The main problem they are supposed to solve is simply the same one that all stereo attenuation schemes are supposed to solve: A stereo attenuator is needed. A couple of other possible problems that they might be able to mitigate are mentioned below.

One thing that LDRs should be able to do better than other passive attenuators is automatically adjust (or automatically be calibrated) for nearly-perfect matching of the two channels, at every attenuation level. But I don't know if that is a big-enough problem with other passive attenuators to warrant using LDRs, with the added complexity of auto-cal or auto-adjust.

And the same thing (automatic matching or auto-cal'd matching) could probably be accomplished a little more-easily with a dual pot and one LDR. Or, with more parts but less design effort, a stepped attenuator could be carefully matched.

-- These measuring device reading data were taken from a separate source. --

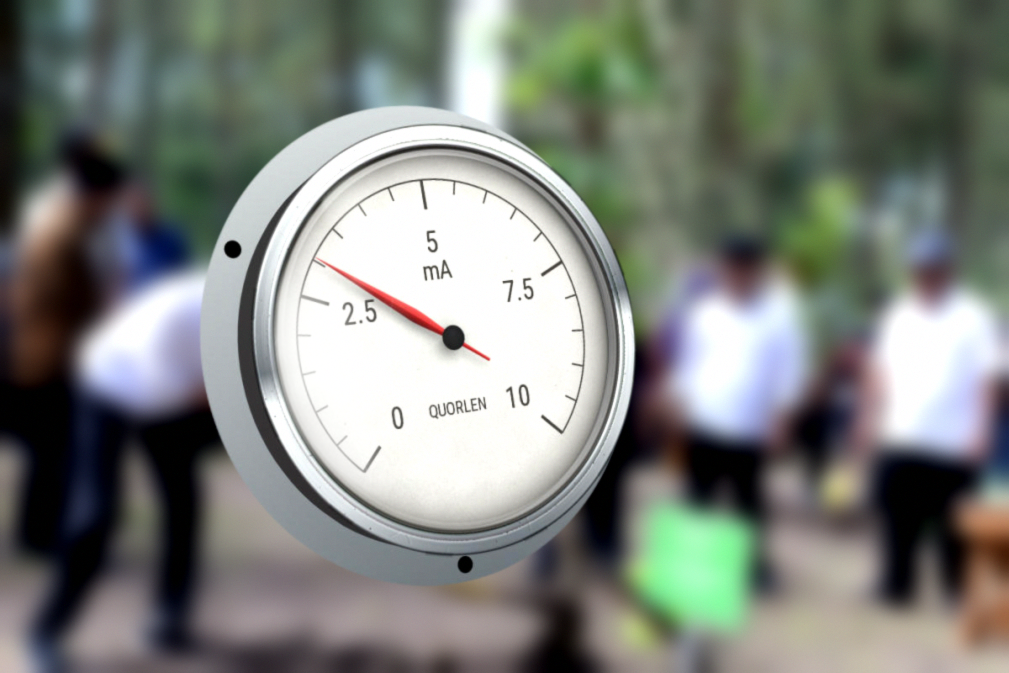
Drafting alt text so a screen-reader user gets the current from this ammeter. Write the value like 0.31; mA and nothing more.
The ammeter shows 3; mA
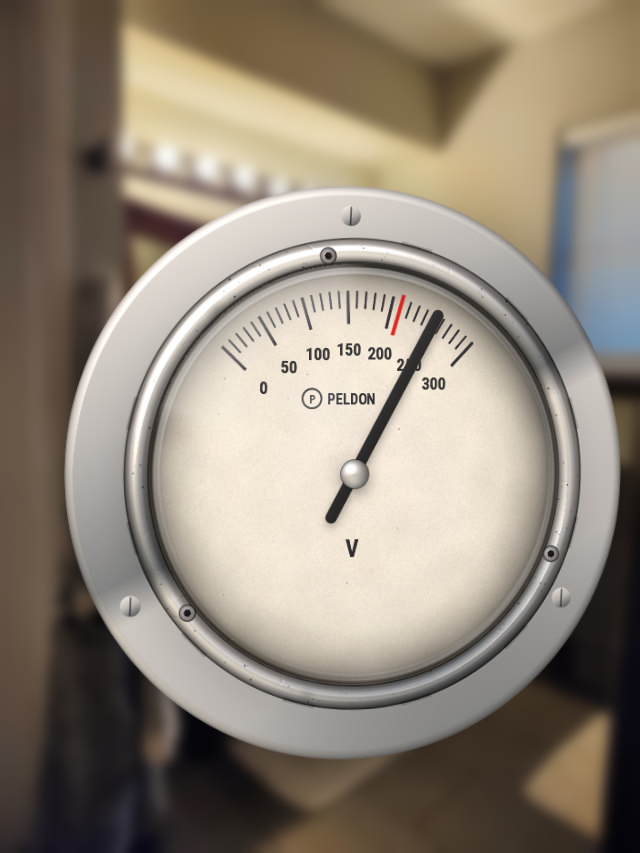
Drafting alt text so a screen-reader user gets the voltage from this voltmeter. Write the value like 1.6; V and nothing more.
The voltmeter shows 250; V
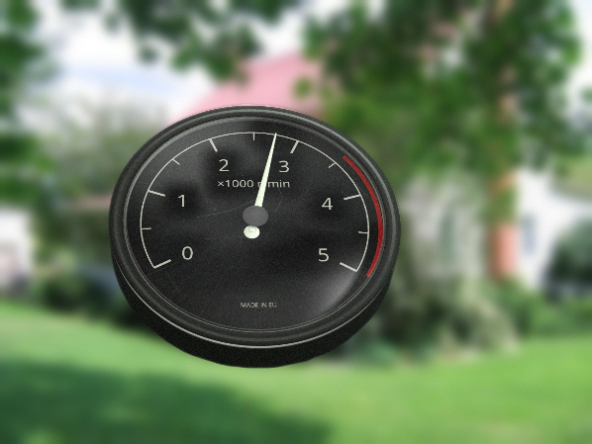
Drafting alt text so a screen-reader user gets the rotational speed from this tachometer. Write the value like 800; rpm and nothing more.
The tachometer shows 2750; rpm
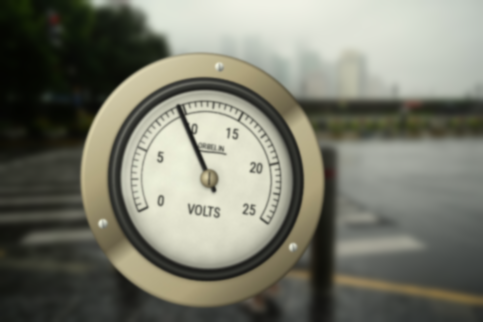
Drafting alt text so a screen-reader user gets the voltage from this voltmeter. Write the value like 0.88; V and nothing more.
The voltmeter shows 9.5; V
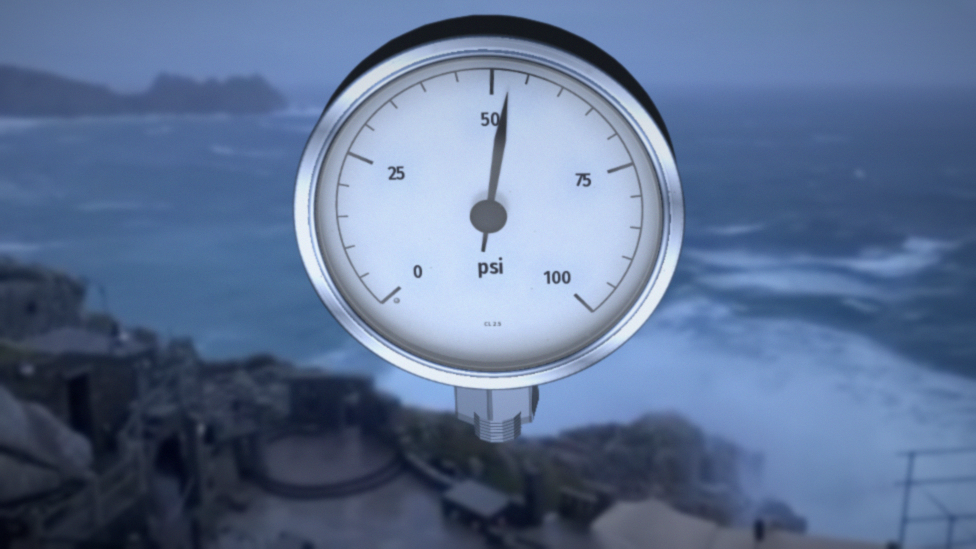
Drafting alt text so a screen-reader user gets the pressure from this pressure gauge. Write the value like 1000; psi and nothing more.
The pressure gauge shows 52.5; psi
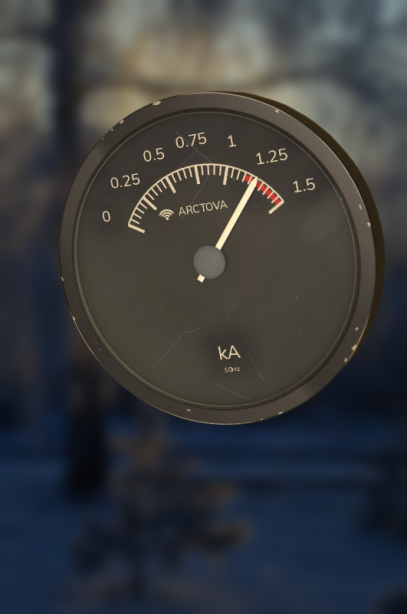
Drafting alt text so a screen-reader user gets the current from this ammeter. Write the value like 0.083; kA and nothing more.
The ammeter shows 1.25; kA
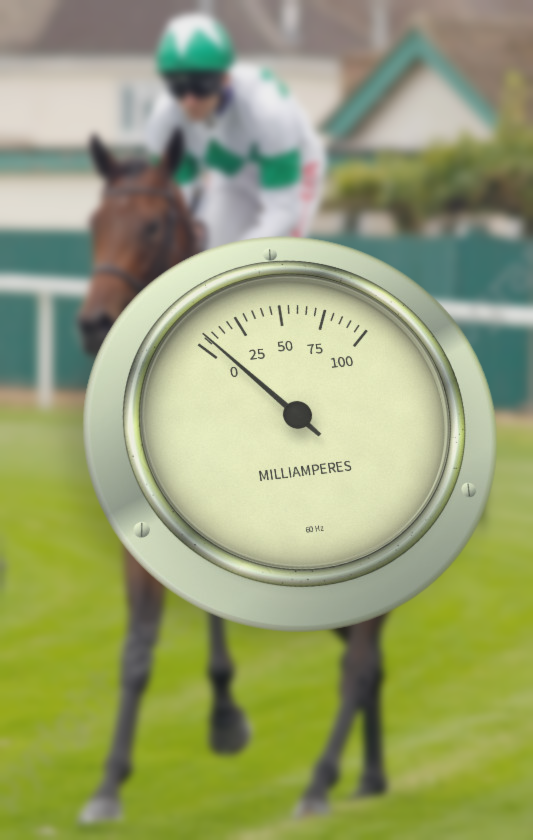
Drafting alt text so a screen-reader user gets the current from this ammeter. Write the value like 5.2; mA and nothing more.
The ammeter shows 5; mA
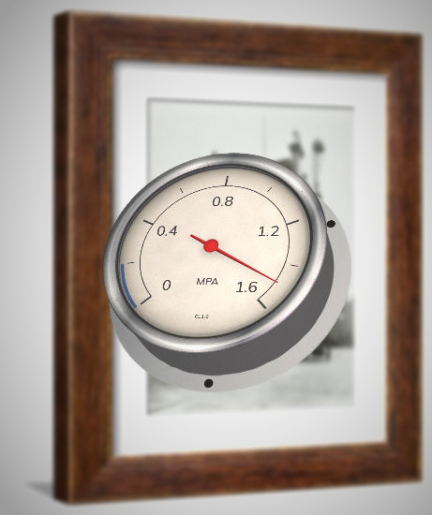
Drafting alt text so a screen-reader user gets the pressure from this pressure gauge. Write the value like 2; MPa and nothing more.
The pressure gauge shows 1.5; MPa
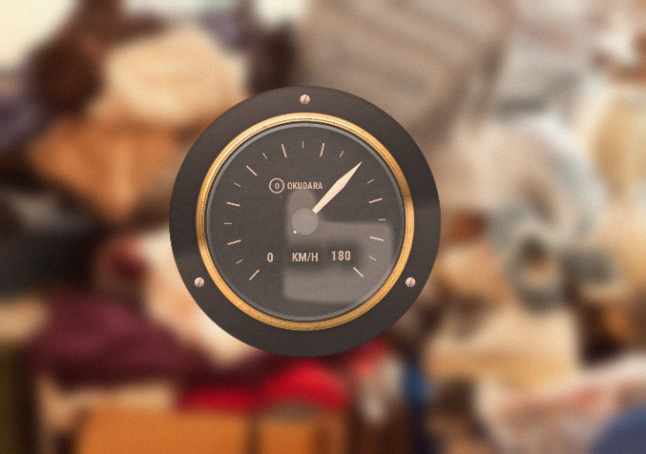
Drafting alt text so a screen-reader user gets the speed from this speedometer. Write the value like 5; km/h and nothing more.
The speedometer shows 120; km/h
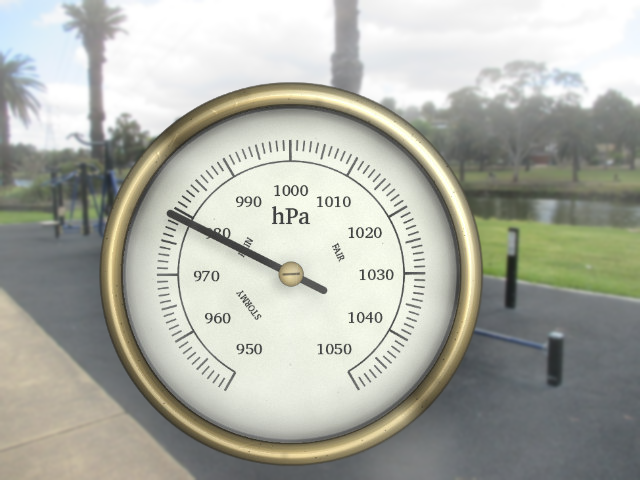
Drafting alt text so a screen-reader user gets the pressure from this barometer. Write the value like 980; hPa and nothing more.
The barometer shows 979; hPa
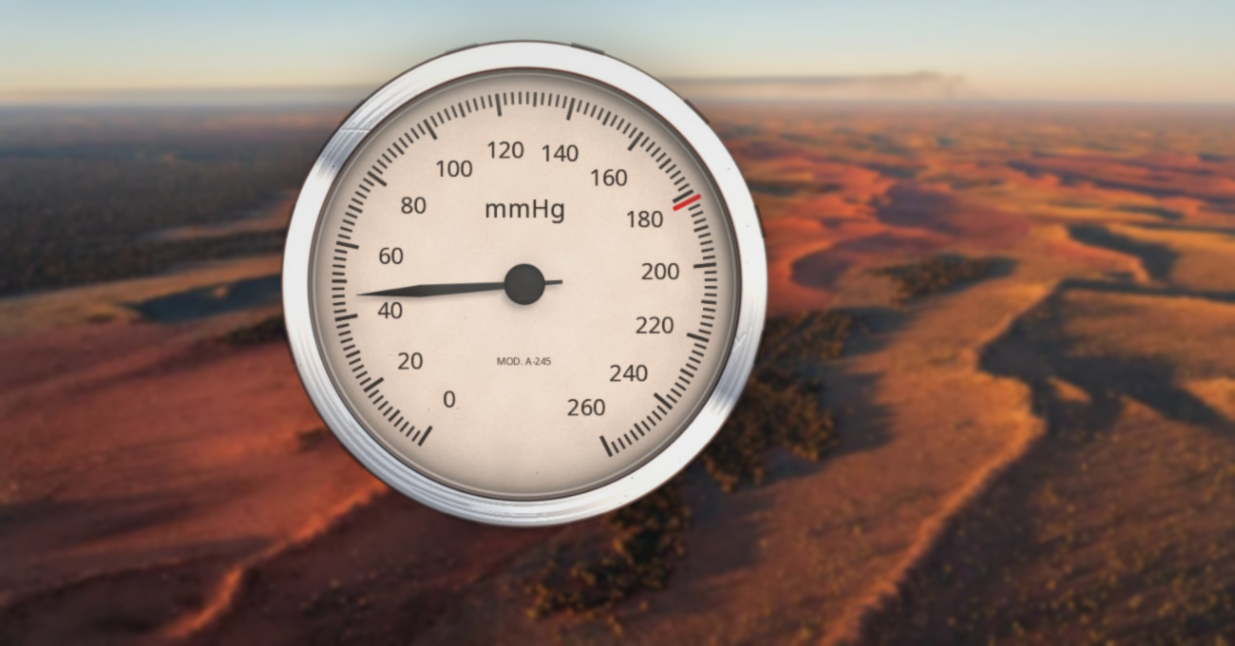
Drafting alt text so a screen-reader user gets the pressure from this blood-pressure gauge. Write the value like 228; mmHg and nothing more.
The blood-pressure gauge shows 46; mmHg
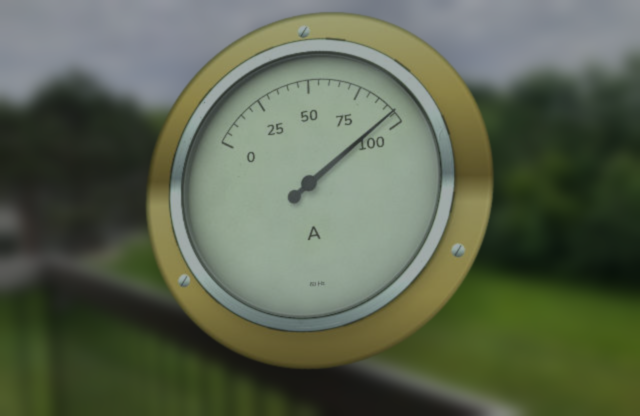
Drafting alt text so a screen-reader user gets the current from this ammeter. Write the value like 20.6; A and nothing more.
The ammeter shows 95; A
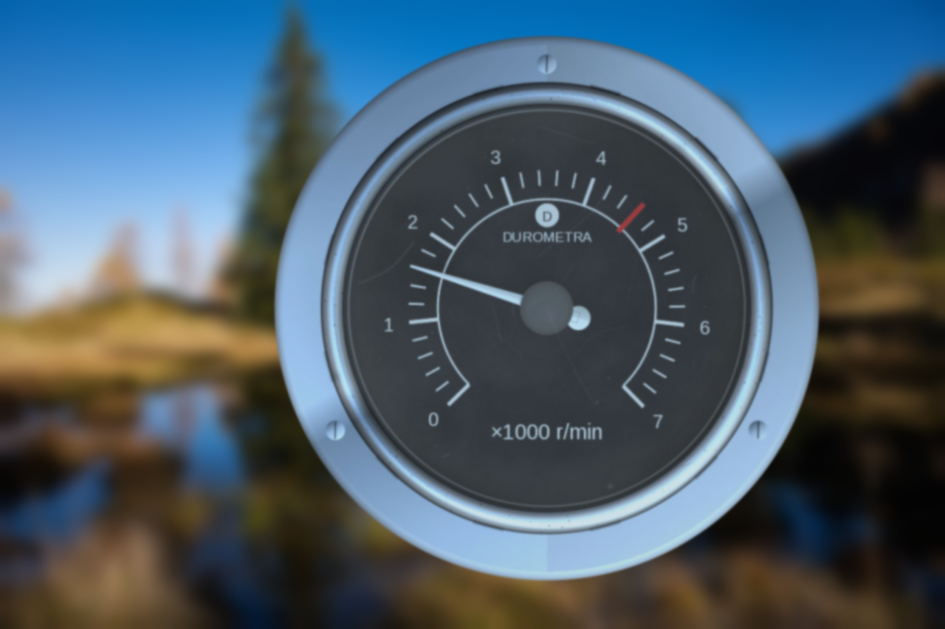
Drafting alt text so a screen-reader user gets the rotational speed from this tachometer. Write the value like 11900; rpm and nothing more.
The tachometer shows 1600; rpm
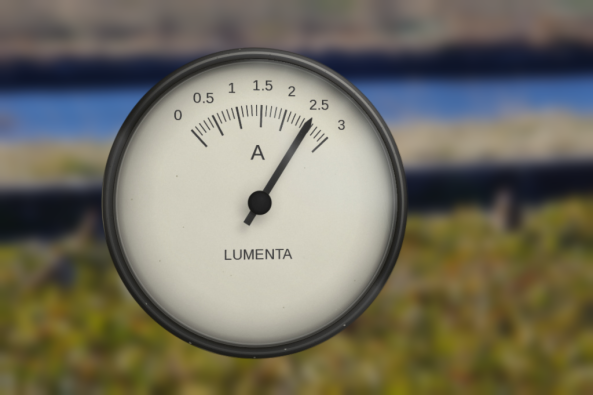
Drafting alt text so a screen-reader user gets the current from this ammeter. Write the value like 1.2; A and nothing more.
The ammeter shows 2.5; A
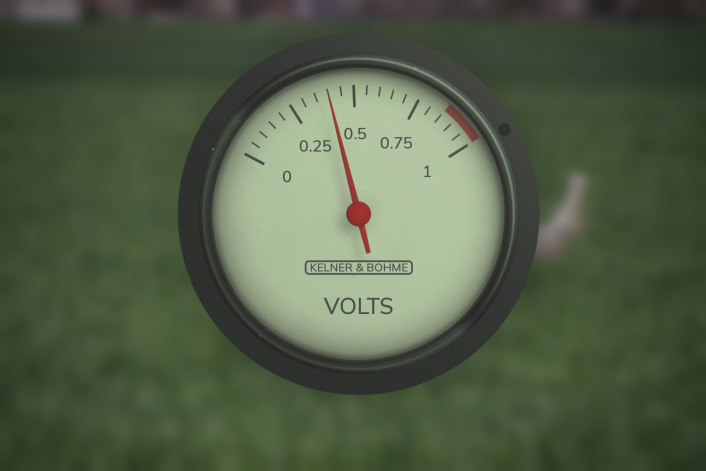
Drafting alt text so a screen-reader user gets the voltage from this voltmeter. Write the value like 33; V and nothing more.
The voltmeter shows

I was thinking about stepped attenuators yesterday. What about a stepped attenuator as the control for driving the LED/LDRs. The high level idea is you use a 12 step switch, with say 4dB steps for 48dB control. And then run the balance calibration on it, and add pots, or series resistors, as needed to get perfect volume balance at all steps. This would be more efficient than just making it with pots on every step.
Then have a secondary fine control, for say 6 dB total, to give control between steps.
Doing this with a board for resistors/pots would make it easier than trying to do it point to point on the switch.